— Text to read —
════

/* -*- C++ -*-

  *

  * This file is a part of LEMON, a generic C++ optimization library

  *

  * Copyright (C) 2003-2008

  * Egervary Jeno Kombinatorikus Optimalizalasi Kutatocsoport

  * (Egervary Research Group on Combinatorial Optimization, EGRES).

  *

  * Permission to use, modify and distribute this software is granted

  * provided that this copyright notice appears in all copies. For

  * precise terms see the accompanying LICENSE file.

  *

  * This software is provided "AS IS" with no warranty of any kind,

  * express or implied, and with no claim as to its suitability for any

  * purpose.

  *

  */

 #ifndef LEMON_CIRCULATION_H

 #define LEMON_CIRCULATION_H

 #include <lemon/graph_utils.h>

 #include <iostream>

 #include <queue>

 #include <lemon/tolerance.h>

 #include <lemon/elevator.h>

 ///\ingroup max_flow

 ///\file

 ///\brief Push-prelabel algorithm for finding a feasible circulation.

 ///

 namespace lemon {

   /// \brief Default traits class of Circulation class.

   ///

   /// Default traits class of Circulation class.

   /// \param _Graph Graph type.

   /// \param _CapacityMap Type of capacity map.

   template <typename _Graph, typename _LCapMap, 

 	    typename _UCapMap, typename _DeltaMap>

   struct CirculationDefaultTraits {

     /// \brief The graph type the algorithm runs on. 

     typedef _Graph Graph;

     /// \brief The type of the map that stores the circulation lower

     /// bound.

════

— Records provided —
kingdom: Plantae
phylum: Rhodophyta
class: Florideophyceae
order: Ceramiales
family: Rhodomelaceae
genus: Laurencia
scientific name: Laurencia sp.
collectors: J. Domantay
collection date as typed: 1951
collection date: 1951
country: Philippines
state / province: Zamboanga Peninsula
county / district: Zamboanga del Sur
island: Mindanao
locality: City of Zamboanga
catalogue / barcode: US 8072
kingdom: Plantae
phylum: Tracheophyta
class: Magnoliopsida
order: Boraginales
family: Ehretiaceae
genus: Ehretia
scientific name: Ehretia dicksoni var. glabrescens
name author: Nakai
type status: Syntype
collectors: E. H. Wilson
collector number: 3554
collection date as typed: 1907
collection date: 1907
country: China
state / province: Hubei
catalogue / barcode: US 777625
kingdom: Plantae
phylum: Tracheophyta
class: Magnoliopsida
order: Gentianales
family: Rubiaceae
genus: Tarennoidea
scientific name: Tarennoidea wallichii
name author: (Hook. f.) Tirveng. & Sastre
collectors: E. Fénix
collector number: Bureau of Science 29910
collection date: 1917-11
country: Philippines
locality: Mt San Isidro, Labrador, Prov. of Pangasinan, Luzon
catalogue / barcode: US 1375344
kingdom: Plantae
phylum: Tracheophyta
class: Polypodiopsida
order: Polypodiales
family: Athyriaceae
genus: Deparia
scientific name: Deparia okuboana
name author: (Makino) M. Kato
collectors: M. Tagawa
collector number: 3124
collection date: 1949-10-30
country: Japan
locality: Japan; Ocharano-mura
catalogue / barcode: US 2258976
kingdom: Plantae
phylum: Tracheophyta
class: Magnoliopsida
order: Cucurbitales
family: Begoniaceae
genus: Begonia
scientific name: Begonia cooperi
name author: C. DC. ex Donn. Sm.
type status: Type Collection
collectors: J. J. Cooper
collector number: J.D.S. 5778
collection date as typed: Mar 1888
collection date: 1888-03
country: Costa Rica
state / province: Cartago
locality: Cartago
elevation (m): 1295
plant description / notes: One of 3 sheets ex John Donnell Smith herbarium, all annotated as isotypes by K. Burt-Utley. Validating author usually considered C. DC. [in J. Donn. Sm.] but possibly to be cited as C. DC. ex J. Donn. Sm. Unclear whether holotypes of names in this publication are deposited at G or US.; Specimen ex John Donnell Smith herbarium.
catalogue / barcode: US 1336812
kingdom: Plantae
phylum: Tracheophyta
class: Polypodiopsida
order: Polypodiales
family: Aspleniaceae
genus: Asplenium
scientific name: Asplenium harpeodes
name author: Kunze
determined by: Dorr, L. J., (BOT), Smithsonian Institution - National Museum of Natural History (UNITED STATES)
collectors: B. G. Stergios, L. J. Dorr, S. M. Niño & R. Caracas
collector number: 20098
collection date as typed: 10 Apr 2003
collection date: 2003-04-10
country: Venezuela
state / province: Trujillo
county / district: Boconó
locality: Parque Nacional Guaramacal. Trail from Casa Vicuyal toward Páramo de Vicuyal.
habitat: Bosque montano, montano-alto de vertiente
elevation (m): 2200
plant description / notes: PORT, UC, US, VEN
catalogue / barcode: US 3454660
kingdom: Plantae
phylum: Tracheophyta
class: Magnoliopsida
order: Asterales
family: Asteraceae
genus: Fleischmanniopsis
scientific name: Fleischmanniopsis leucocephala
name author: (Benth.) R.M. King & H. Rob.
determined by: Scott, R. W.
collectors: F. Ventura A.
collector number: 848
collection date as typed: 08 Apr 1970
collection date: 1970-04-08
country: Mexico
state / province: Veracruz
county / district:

════

— Actions to take —
(1) List every header file that the LEMON circulation source includes through its #include directives.
(2) Reproduce the passage of the LEMON circulation source starting at "#include <lemon/tolerance.h>" and ending at "a feasible circulation.".

— Final results —
(1)
lemon/graph_utils.h
iostream
queue
lemon/tolerance.h
lemon/elevator.h

(2)
#include <lemon/tolerance.h>

 #include <lemon/elevator.h>

 ///\ingroup max_flow

 ///\file

 ///\brief Push-prelabel algorithm for finding a feasible circulation.